El delegado del Gobierno presenta la exposición “Modernismo y fortificaciones en Melilla”

26/04/2017

El delegado del Gobierno en Aragón, Gustavo Alcalde, ha presentado este miércoles la exposición “Modernismo y fortificaciones en Melilla”, una muestra que acoge la Capitanía General de Zaragoza desde el pasado 21 de abril. La presentación ha estado presidida por el presidente de la Ciudad Autónoma de Melilla, Juan José Imbroda Ortiz, y también ha estado presente el delegado del Gobierno en Melilla, Abdelmalik El Barkani.

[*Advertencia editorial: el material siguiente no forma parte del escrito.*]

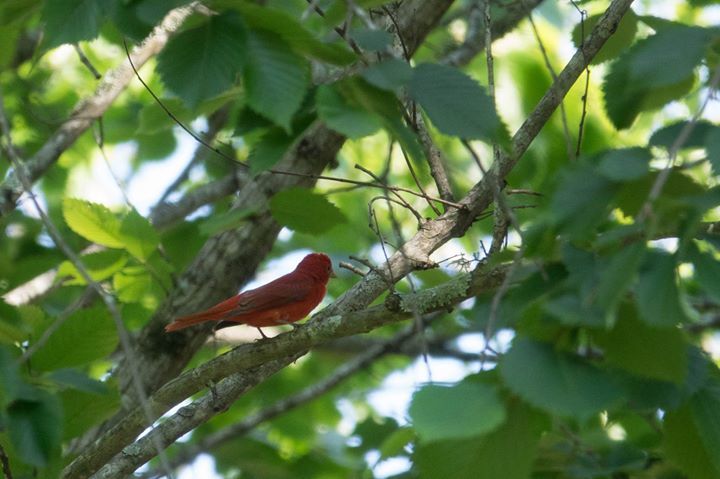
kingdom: Animalia
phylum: Chordata
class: Aves
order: Passeriformes
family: Cardinalidae
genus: Piranga
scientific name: Piranga rubra
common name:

La ciudad de Melilla es española desde que la noche del 17 de septiembre de 1497, D. Pedro de Estopiñan y Virues, con sus huestes, ocupó una ciudad vacía y en ruinas.  Después con esfuerzo y trabajo, los españoles, levantaron sobre una masa rocosa torres, baluartes, edificios y murallas formalmente medievales, pero con innovaciones de la era moderna, constituyendo en su conjunto una bella muestra de la arquitectura militar.

Delimitadas las fronteras en 1862, Melilla comienza un periodo de expansión urbanística extraordinariamente fructífero, reseñable especialmente en los albores del siglo XX.

El debate arquitectónico, como en la Península, se establecerá entre permanecer en el historicismo, ecléctico mayoritariamente, aunque incorporando las innovaciones técnicas aportadas por la industrialización o apostar por las nuevas corrientes estéticas impulsadas por el Modernismo.  La aparición en la ciudad, a partir de 1909, de Enrique Nieto, discípulo de Lluís Domenech y Montaner y colaborador de Gaudí, pone fin a la divergencia instaurando el Modernismo como lenguaje arquitectónico en cualquiera de las modalidades que la tendencia manifiesta en Europa.

El resultado final, incorporadas otras manifestaciones arquitectónicas ulteriores, determina la catalogación de 500 edificios ubicados en el Ensanche Reina Regente, hoy denominado Triángulo de Oro, que convierten a Melilla en la segunda ciudad modernista española, tras Barcelona.